Erich Leipold beabsichtigt auf seinem Grundstück in Stadtschwarzach den Neubau eines Tierheimes als Ersatz für den aktuellen Standort in Kitzingen. Um eine Bebauung der Außenbereichsflächen zu ermöglichen, ist eine Änderung des Flächennutzungsplans erforderlich.
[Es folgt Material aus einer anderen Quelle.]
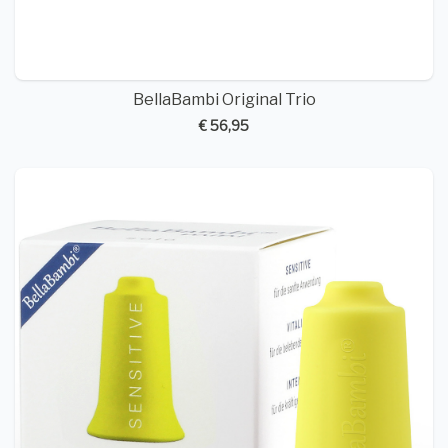
BellaBambi Original Trio
€ 56,95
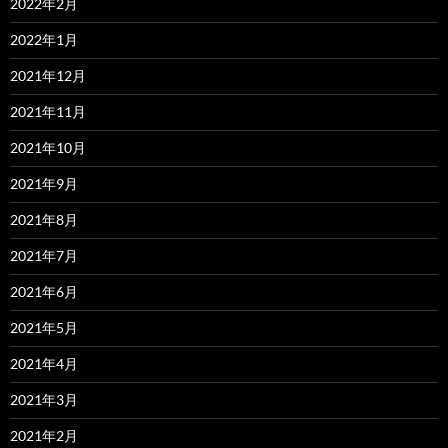
2022年2月
2022年1月
2021年12月
2021年11月
2021年10月
2021年9月
2021年8月
2021年7月
2021年6月
2021年5月
2021年4月
2021年3月
2021年2月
Außerdem müsse ein vorhabenbezogener Bebauungsplan als Sondergebiet Tierheim aufgestellt werden, erklärte Bürgermeister Schmitt. Das Grundstück befindet sich im Überschwemmungsgebiet des Silberbachs.

Der Tierschutzverein Kitzingen habe mittlerweile den Bürgermeister darum gebeten Leipolds Bauvoranfrage zurückzustellen. Erst müssten Einzelheiten beim Grunderwerb und bei der Erschließung des Grundstückes mit dem Antragsteller abgeklärt werden. Der Tierschutzverein überlege, ob das Grundstück aufgrund der Hochwasserproblematik überhaupt in Frage komme.

Die Ratsmitglieder waren sich darin einig, die Bauvoranfrage zurückzustellen bis die offenen Fragen geklärt sind und der Tierschutzverein Bauinteresse bekundet.